TWOFOLD HIGHER RISK OF IBD AFTER INTRAPARTUM ANTIBIOTIC TREATMENT
Swedish researchers explored this hypothesis by studying a cohort of 827,239 children born between 2006 and 2013.3 This was an extensive analysis based on crosschecking the Swedish National Registers of births, patients and drug prescriptions. In total, 17% of subjects were exposed intrapartum to antibiotics (including 5% repeatedly) and 65% after birth, most of them more than once (7 out of 10). Fifty-one children were affected by Crohn’s disease or UC. Compared to the control population, children exposed to antibiotics during pregnancy had an elevated risk (aHR4 = 1.93) of developing early IBD.

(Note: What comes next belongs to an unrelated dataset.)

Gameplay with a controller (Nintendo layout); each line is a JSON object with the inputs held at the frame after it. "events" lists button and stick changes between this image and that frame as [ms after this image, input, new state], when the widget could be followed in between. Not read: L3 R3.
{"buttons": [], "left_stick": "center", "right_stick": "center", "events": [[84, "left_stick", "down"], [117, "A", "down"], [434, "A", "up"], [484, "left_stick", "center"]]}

Intrauterine exposure to antibiotics is believed to trigger a disruption of early bacterial colonization in children, characterized by a low concentration of commensal bacteria, in particular Faecalibacterium prausnitzii and Ruminococcaceae, and an increase in pathogenic bacteria. This dysbiosis could cause significant physiological changes due to the interaction between microbiota and host through production of SCFA (particularly butyrate), induction of the immune system of the intestinal mucosa, stimulation of the local nervous system and maintenance of the intestinal barrier function.5 These are all malfunctions which are liable to trigger inflammatory disorders.
IMPROVING ANTIBIOTIC PRESCRIPTION TO PRESERVE THE MICROBIOTA
The data mentioned above and those derived from a growing number of studies and publications show that a diversified microbiota displaying a high commensal/pathogenic bacteria ratio contributes to an adequate development in children by limiting the risk of occurrence of some diseases, especially metabolic or inflammatory. This observation should not lead to a dismissal of antibiotic therapy, whose efficacy and benefits prove invaluable in many cases, as emphasized by all healthcare providers. However, optimizing prescriptions, spectrum of the drugs employed, duration of treatment and modes of administration are good ways of limiting the impact of antibiotics and the transfer of resistance to the intestinal microbiota in order to preserve child health in the short and long term.
4 Ajusted Hazard Ratio
5 Short-chain fatty acids. They are products of carbohydrate fermentation (organic anions and saturated fatty acids) carried out by anaerobic bacteria in the colon.
6 Rasmussen SH, Shrestha S, Bjerregaard LG, et al. Antibiotic exposure in early life and childhood overweight and obesity: A systematic review and meta-analysis. Diabetes Obes Metab. 2018;20(6):1508-1514.